Au début du XXe siècle, l’opinion publique va se passionner pour les affaires d’empoisonnement, de plus en plus médiatisées : Violette Nozière, accusée de parricide, ou encore Marie Besnard, suspectée de onze empoisonnements au sein de sa famille. Malgré les doutes et les analyses scientifiques, la culpabilité de l’accusée ne peut être établie avec certitude. Retour sur une affaire qui dura treize ans, dans laquelle chacun y allait de sa théorie.

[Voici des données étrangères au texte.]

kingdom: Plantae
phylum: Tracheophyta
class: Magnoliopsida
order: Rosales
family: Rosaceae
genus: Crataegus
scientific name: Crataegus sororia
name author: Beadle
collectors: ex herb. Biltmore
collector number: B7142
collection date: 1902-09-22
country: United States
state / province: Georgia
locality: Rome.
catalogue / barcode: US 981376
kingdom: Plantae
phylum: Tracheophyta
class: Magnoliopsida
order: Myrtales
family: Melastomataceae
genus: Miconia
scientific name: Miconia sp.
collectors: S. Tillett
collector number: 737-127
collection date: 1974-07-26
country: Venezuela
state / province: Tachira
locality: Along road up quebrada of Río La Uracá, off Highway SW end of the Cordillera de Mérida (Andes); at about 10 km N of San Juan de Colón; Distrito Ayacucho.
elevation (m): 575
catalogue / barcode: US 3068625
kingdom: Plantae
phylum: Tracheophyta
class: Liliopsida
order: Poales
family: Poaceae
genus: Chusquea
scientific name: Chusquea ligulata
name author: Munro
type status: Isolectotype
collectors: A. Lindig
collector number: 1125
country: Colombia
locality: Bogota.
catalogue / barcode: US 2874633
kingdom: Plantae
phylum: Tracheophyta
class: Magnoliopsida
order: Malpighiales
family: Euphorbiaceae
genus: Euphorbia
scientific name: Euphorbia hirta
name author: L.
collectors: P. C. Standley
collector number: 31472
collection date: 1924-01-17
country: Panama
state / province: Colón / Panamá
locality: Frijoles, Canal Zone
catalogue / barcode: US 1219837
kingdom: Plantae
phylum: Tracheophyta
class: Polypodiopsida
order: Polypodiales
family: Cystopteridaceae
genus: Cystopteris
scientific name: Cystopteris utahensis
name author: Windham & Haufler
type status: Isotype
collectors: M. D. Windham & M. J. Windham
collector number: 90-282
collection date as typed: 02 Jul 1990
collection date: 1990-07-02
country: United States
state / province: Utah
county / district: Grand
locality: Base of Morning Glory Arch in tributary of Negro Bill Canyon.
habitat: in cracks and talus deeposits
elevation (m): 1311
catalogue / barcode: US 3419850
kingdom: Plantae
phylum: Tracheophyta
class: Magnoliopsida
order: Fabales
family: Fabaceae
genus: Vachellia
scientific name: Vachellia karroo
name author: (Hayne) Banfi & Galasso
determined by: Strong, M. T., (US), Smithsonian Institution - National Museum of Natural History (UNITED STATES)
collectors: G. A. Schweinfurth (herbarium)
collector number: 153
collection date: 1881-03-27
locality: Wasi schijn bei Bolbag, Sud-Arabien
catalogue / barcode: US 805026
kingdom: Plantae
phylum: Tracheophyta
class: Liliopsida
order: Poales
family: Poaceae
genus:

L’intérêt du public pour les meurtres par le poison va sans doute inspirer les auteurs de romans policiers, à l’exemple d’Agatha Christie : infirmière bénévole durant la Première Guerre Mondiale, puis pharmacienne, la jeune femme étudie les différentes substances chimiques qui peuvent, selon le dosage, guérir ou tuer. Surnommée « la reine du crime », Agatha Christie publie des dizaines de romans, dont certains seront adaptés au cinéma ou à la télévision.

A travers ce numéro, revivez les grandes affaires de poisons, où il est parfois difficile de distinguer légende et réalité. Pour vous y aider, des historiens et des scientifiques analysent les derniers instants et/ou les restes des « victimes », ne négligeant aucune piste, pour vous apporter un peu de lumière dans des enquêtes obscures et passionnantes, où le poison est toujours le coupable idéal.